A ruptura do ligamento cruzado anterior de Rodrygo não tirou apenas um jogador da Copa do Mundo de 2026. Tirou uma peça que funcionava em pelo menos três posições diferentes no esquema de Carlo Ancelotti. Agora, a 68 dias do início do Mundial, o técnico italiano precisa reorganizar o setor mais importante da Seleção Brasileira.
O que o Brasil perde
Rodrygo era o único atacante do elenco capaz de jogar pela direita, centralizado como segundo atacante ou até como meia ofensivo com a mesma eficiência. Na temporada 2025-26 pelo Real Madrid, o jogador de 25 anos somava 14 gols e 9 assistências antes da lesão sofrida contra o Getafe.
Essa polivalência dava a Ancelotti flexibilidade tática para mudar de formação durante os jogos sem precisar de substituições.
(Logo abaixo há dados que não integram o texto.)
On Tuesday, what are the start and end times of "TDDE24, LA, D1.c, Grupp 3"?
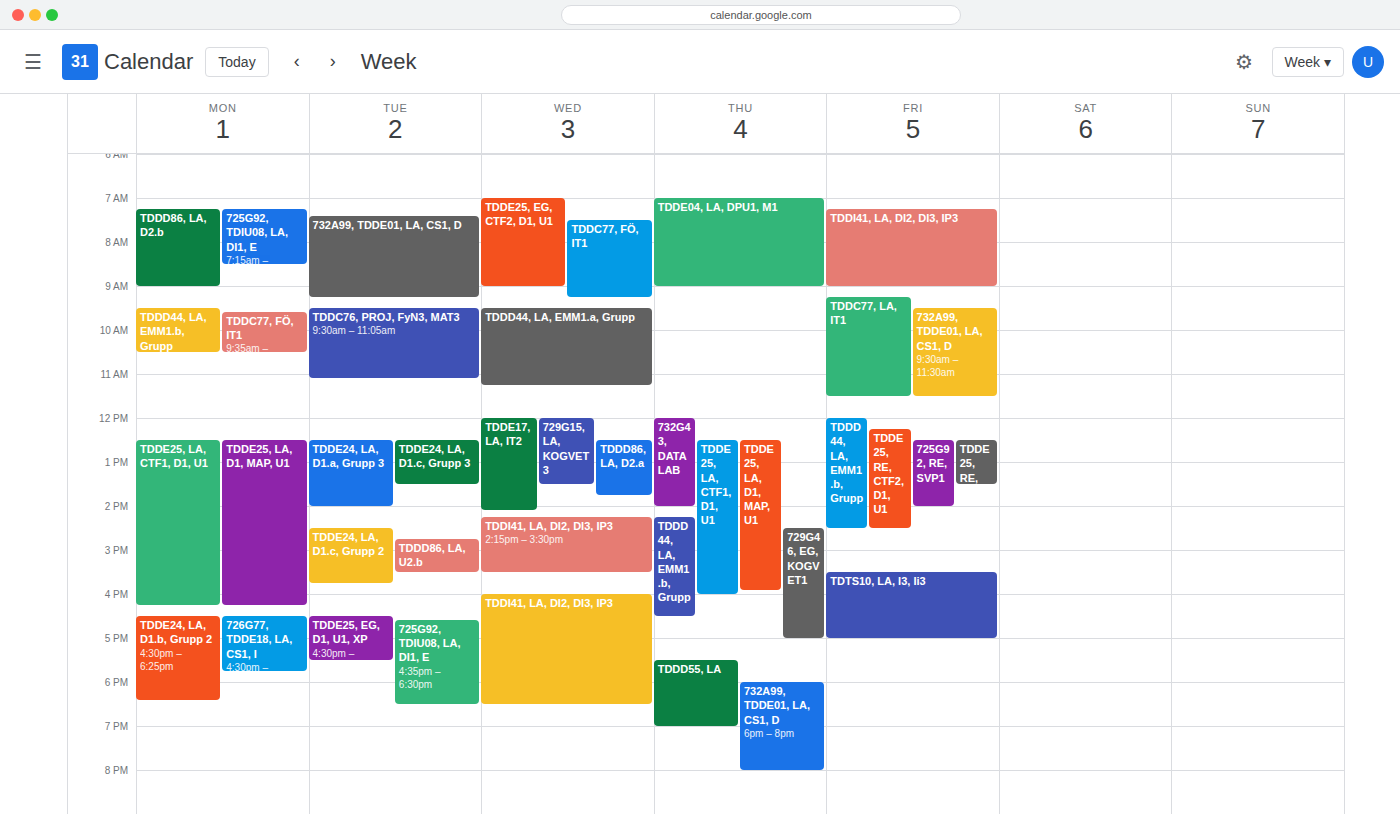
12:30 PM to 1:30 PM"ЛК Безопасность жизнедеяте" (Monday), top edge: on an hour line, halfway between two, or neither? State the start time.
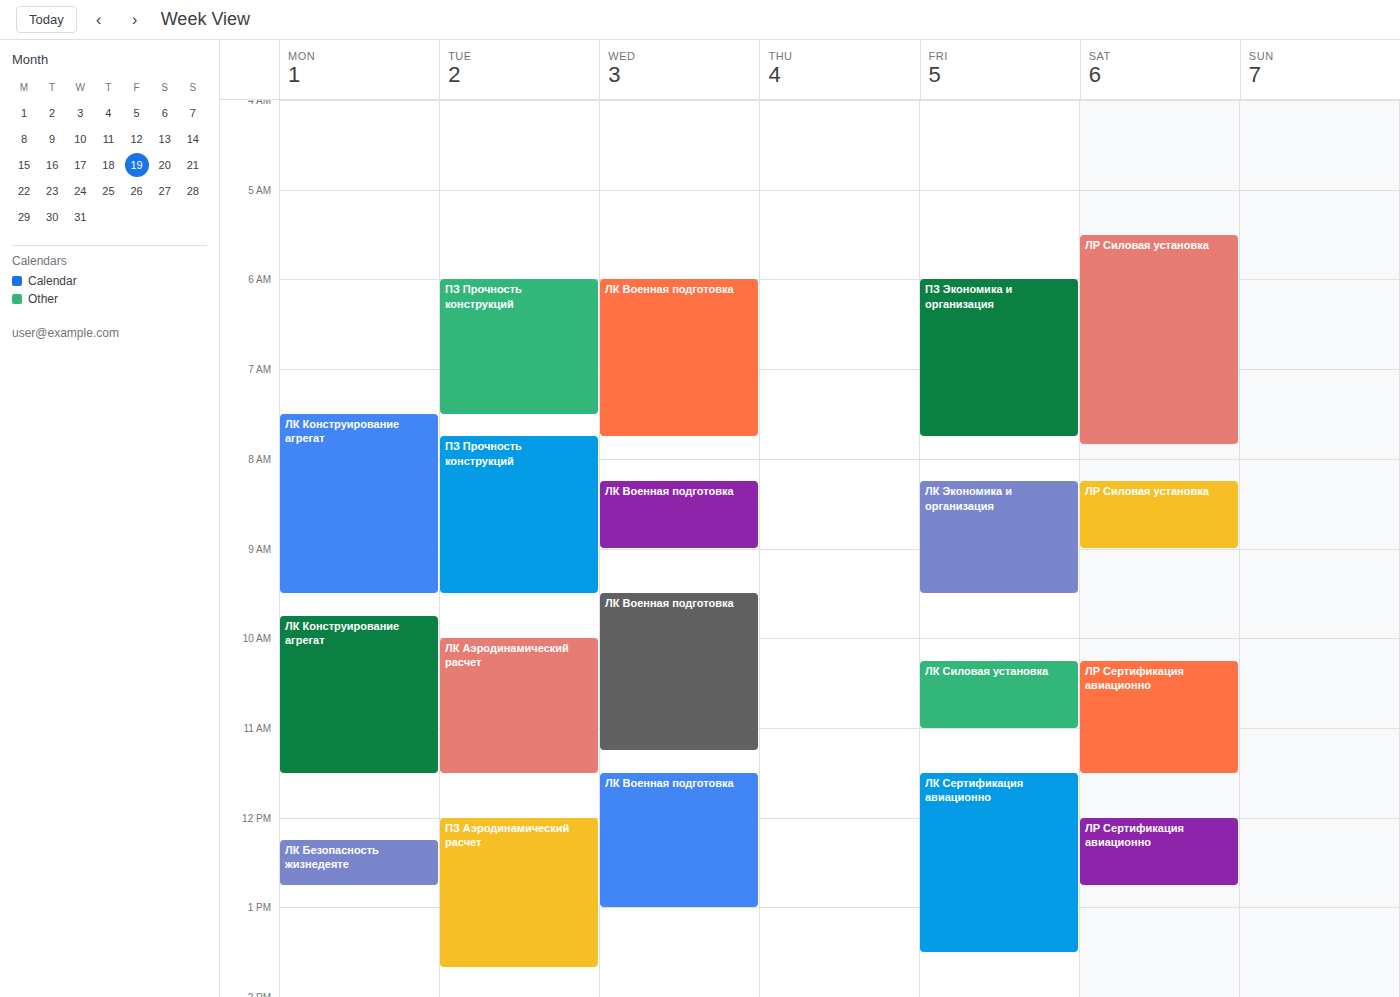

Sem ele, o Brasil perde mobilidade e imprevisibilidade no ataque.
As opções disponíveis
Com Rodrygo fora, pelo menos três jogadores ganham força na disputa pelas vagas restantes na lista de 26 convocados:
Endrick — O atacante do Lyon vive a melhor fase da carreira, com 5 gols nos últimos 5 jogos pela Ligue 1. Aos 19 anos, tem presença de área e finalização, mas é um centroavante nato — não repõe a versatilidade de Rodrygo.
Gabriel Martinelli — O ponta do Arsenal oferece velocidade e profundidade pelo lado esquerdo, onde Vinícius Jr. já atua. Pode jogar pela direita, mas não é sua posição natural. Tem 11 gols na temporada pela Premier League.
Savinho — Revelação do Manchester City, o jovem de 21 anos é quem mais se aproxima do perfil de Rodrygo em termos de jogo associativo e capacidade de atuar em diferentes faixas do ataque. Já está entre os 24 nomes considerados certos.
O que muda taticamente
Ancelotti utilizou predominantemente o 4-2-3-1 nos amistosos da Seleção, com Rodrygo ocupando a ponta direita ou a função de segundo atacante atrás de um centroavante. Sem ele, duas alternativas se desenham:
Opção 1 — Savinho pela direita: Mantém o 4-2-3-1 com Savinho na ponta direita, Vinícius Jr. pela esquerda e Raphinha centralizado. É a mudança mais natural, mas perde poder de finalização.
Opção 2 — Endrick como centroavante: Ancelotti pode escalar Endrick como referência, deslocar Raphinha para a direita e manter Vinícius Jr. pela esquerda. Ganha em presença de área, mas abre mão de mobilidade.
Impacto na convocação
A lesão de Rodrygo praticamente resolve uma das duas vagas que estavam em aberto na lista de 26. Com um atacante a menos, Ancelotti deve convocar tanto Endrick quanto outro jogador ofensivo — possivelmente Lucas Paquetá, que agrega experiência e versatilidade no meio-campo.
A convocação oficial está marcada para 18 de maio. Até lá, os desempenhos nos clubes europeus definirão quem embarca para os Estados Unidos.